Meisterhafter Zeichner

Den in Berlin lebenden Zeichner Felix Gephart sollte man kennen – nicht nur wegen seiner Zeichenkunst, sondern auch wegen der Ausdruckskraft und der starken Themen seiner Bilder. 



Den in Berlin lebenden Zeichner Felix Gephart sollte man kennen – nicht nur wegen seiner Zeichenkunst, sondern auch wegen der Ausdruckskraft und der starken Inhalte seiner Bilder. 

Gemütlich zurücklehnen ist meist nicht angesagt bei den meisterhaften Zeichnungen von Felix Gephart. Er arbeitet mit Leidenschaft, setzt sich mit harten Themen auseinander. Den wohl härtesten Stoff bearbeitete er in den Illustrationen zu Dalton Trumbos Antikriegsroman »Und Johnny zog in den Krieg«, den er letztes Jahr für den Berliner Verlag Onkel & Onkel illustrierte. In dem neuen Bildband »Felix Gephart. Brought into Line«, der jüngst beim Kunstverlag Kettler erschien, sind aber auch viele weitere Arbeiten zu sehen, die seit 2004 entstanden.
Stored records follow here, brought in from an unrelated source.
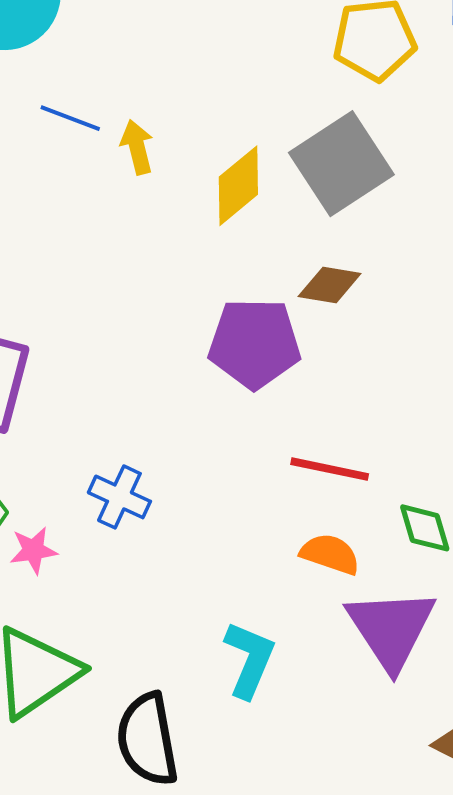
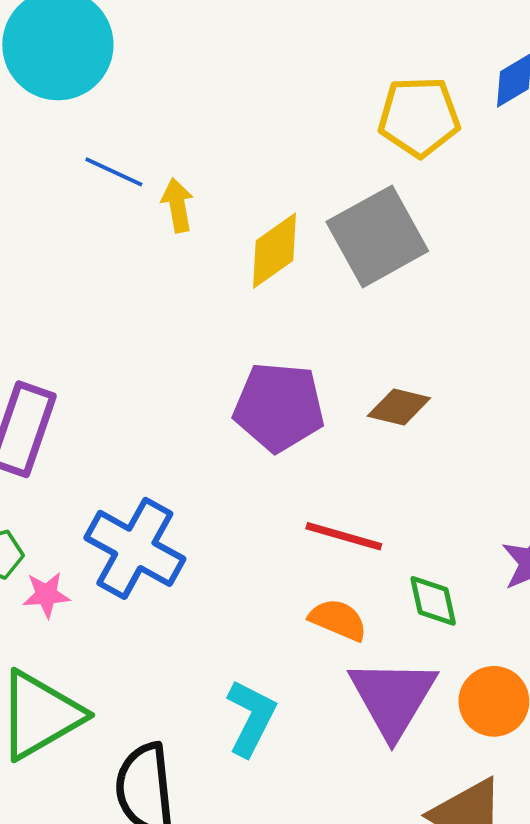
brown diamond: (330, 285) -> (399, 407), moved
blue cross: (119, 497) -> (135, 548), size x1.6

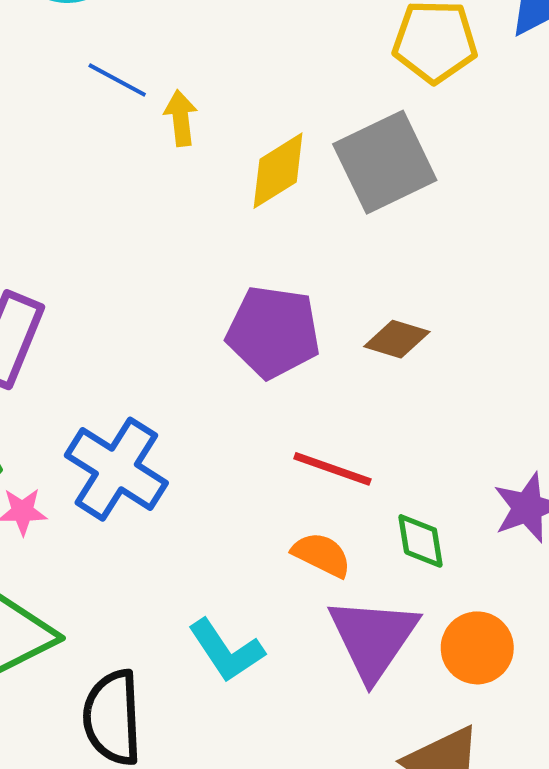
cyan L-shape: (251, 718) -> (226, 651), turned 116

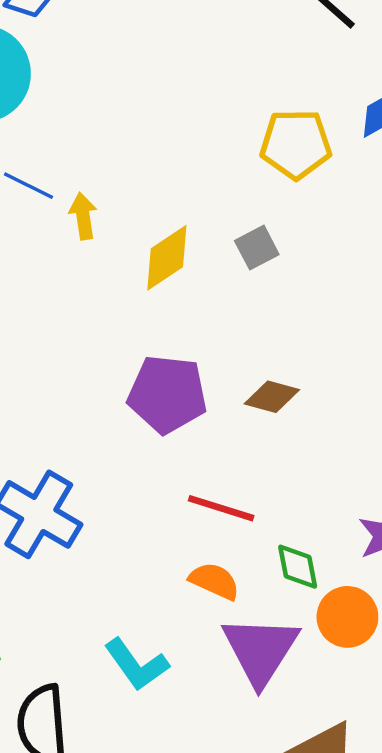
gray square: (385, 162) -> (257, 248), size x0.5
orange circle: (477, 648) -> (347, 617), moved

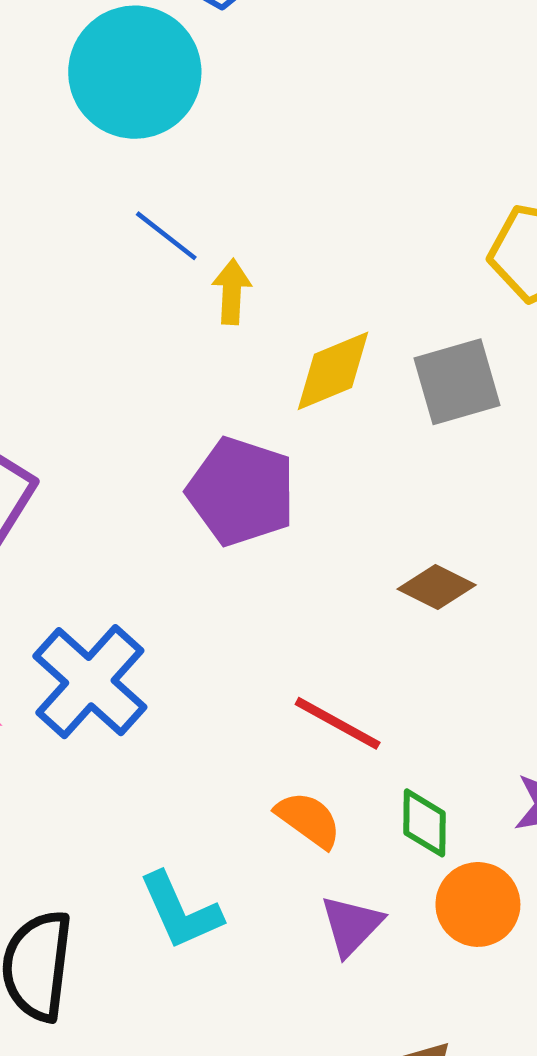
gray square: (257, 248) -> (457, 382), size x1.5
purple pentagon: (167, 394) -> (241, 492), moved
purple triangle: (260, 650) -> (351, 925), size x0.6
Darunter etwa seine Illustrationen zu dem Roman »American Psycho« von Bret Easton Ellis, bekanntlich eine gnadenlos ironische Abrechnung mit der Spezies der amerikanischen Yuppies, oder Zeichnungen, die auf einer China-Reise entstanden. Die meist ziemlich radikalen Wandbilder, die oft gemeinsam mit seinem Bruder Matthias Gephart entstehen, dürfen ebenfalls nicht fehlen. Bei disurbanity graphics, dem Designstudio des Bruders, entstand auch das Layout des Buches. 

Am 22. November um 19 Uhr gibt es einen Book Launch in der Berliner Urban Spree Galerie mit vielen großformatigen Originalen. 

 

Matthias Gephart und Carsten Roth (Hg.):

Brought into Line: 2004 /2012 Felix Gephart

240 Seiten, 23,5 x 31,5 cm, Hard Cover

29,90 Euro

978-3-86206_252-2

Verlag Kettler

 

Wir wollen an dieser Stelle nochmal ein Interview einfügen, das wir letztes Jahr für PAGE 09.2012 über Felix Gepharts Vorgehen bei der Arbeit für »Und Johnny zog in den Krieg« führten und das Einiges über den Ernst verrät, mit dem Gephart seine Themen durchdringt. 

Sie haben Dalton Trumbos Roman »Und Johnny zog in den Krieg« von 1939 neu illustriert, die Geschichte eines jungen Mannes, den eine Granate zum bewegungs- und sprachlosen Fleischklumpen macht. Wie hat die Lektüre auf Sie gewirkt?

 

Felix Gephart: Erschütternd. Aber über einen rein emotionalen Zugang kann man ein Buch nicht bebildern. Erst beim zweiten, analytischen Lesen habe ich über die praktische Umsetzung nachgedacht.

 

Was haben Sie noch zum Thema gelesen?

 

Unter anderem die »Geo-Epoche«-Hefte zum Ersten Weltkrieg, die hervorragend bebildert sind. Brigitte Hamanns kritisches »Der erste Weltkrieg« und die immer gestochen scharf illustrierten Geschichtsbücher aus dem englischen Verlag Dorling Kindersley. Erschreckend war, da ständig von »großer Tapferkeit« und »wahrem Heldenmut« zu lesen, der sich nur in Schmerz und Tod Ausdruck zu verschaffen mag. Auch Lob ist da zu lesen über Generäle wie Ludendorff, der sich später der NSDAP zuwandte, oder Hindenburg, der wie viele andere den totalen Militärstaat forderte, inklusive Wehrdienst vom 16. bis zum 60. Lebensjahr, übrigens auch für Frauen.

 

Eins der bahnbrechenden Bücher zum Ersten Weltkrieg ist ja »Three Soldiers« von John Dos Passos.

 

Erst wird der »Feind« in der Propaganda theoretisch entmenschlicht, dann wird er dementsprechend behandelt. Im Krieg zu töten ist letztlich Mord. Darum geht es unter anderem auch in »Three Soldiers«, das ich als Hörbuch gehört habe – wie oft während des Zeichnens. Dos Passos erzählt, wie schlechte Charaktereigenschaften sich im Krieg erst wirklich entfalten und gute in einer alles zertrampelnden Maschinerie zerstampft werden. Wie selbst ein überaus sensibler Musiker zu einem karrieregeilen Soldaten wird. Ein anderer amerikanischer Soldat ermordet einen rivalisierenden Kameraden aus der eigenen Einheit. Vom Töten des Gegners ist das im Zustand kriegerischer Abstumpfung wohl nur einen Schritt entfernt.